Electricity regulatory commission introduces tariff guidelines

Kathmandu, November 17

Nepal Electricity Regulatory Commission (NERC) has introduced the ‘Electricity Customer Tariff Determination Guidelines’ today, aiming to manage electricity generation, transmission, distribution and trade to balance the demand and supply of electricity for customers.

To determine the electricity tariff, NERC had previously identified some key factors that play a crucial role to determine the tariff.

Dilli Bahadur Singh, chairperson of NERC, said the new guidelines will play a vital role to determine the electricity tariff for all kinds of consumers in a scientific manner.

As per the guidelines, it will protect customers’ rights and assure quality electricity. It also speaks of professionalisation of the electricity distribution company and raising its effectiveness. The new guidelines also state about improvements in distribution system and building a mechanism to strengthen distribution company’s resources for future risks.

Moreover, guidelines also have a provision of ensuring respectable rate of returns for the distribution companies, among others. The guidelines have stated that NERC will determine overall investment in projects, including power purchase agreement with independent power producers, yearly electricity sales and also assess income and expense statement. The commission will also determine expenses on distribution and transmission lines, interest rate and payments, depreciation, regulatory fee and employee expenses. NERC will also determine expected annual income of distribution company.
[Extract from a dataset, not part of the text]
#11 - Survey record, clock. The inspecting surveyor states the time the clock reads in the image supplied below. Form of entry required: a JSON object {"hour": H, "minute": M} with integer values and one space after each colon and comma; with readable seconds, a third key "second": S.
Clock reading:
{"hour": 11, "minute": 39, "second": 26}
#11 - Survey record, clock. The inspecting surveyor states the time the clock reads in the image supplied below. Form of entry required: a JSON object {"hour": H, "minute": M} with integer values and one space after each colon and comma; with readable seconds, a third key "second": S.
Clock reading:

As per the guidelines, based on the above mentioned factors, the electricity tariff for customers will be determined. This has opened the doors for Nepal Electricity Authority (NEA) to now introduce new electricity tariff for its customers. According to Singh, NEA had proposed to NERC to raise electricity tariff rate by 15 per cent on average for all types of customers except for dedicated feeder and trunk lines but no decision has been taken yet on it.
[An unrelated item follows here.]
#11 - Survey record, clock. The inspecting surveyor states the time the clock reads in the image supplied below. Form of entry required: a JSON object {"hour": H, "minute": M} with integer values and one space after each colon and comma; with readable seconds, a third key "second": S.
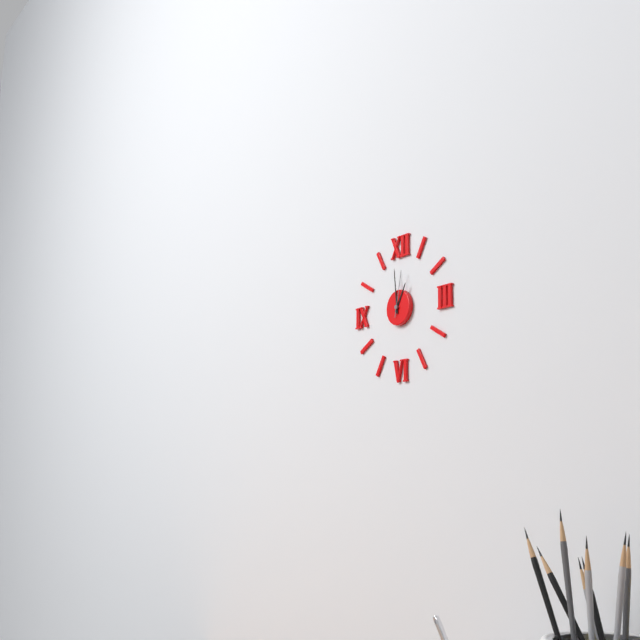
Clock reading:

As per the guidelines, before determining electricity tariff, any distribution company will have to submit the related

documents to NERC along with a Rs 25,000 fee and the commission will finalise the electricity tariff within seven days from the application date.

At present, guidelines can only be applied to NEA as it is the country’s sole power utility. However, in the future if any new power distribution company is established, then it will have to follow the guidelines.
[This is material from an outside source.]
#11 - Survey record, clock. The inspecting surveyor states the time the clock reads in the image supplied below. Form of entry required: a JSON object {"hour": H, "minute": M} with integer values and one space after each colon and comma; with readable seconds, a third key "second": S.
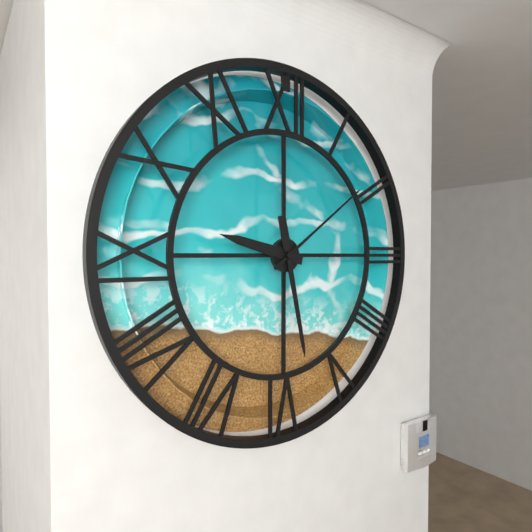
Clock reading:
{"hour": 9, "minute": 28, "second": 9}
A few weeks ago, NEA had decided to reduce the tariff rates for dedicated feeder and trunk line users, that is, industries and hospitals. As per NEA’s decision, from now onwards dedicated feeder and trunk line users will be charged only 15 per cent more than the tariff paid by general consumers. However, the revised tariff will be implemented only if the NERC approves NEA’s proposal.

At present, NEA has been charging minimum of Rs 4.20 per unit to maximum of Rs 19 per unit from customers. As per the new guidelines, power trading companies will not be allowed to fix electricity tariff more than once a year.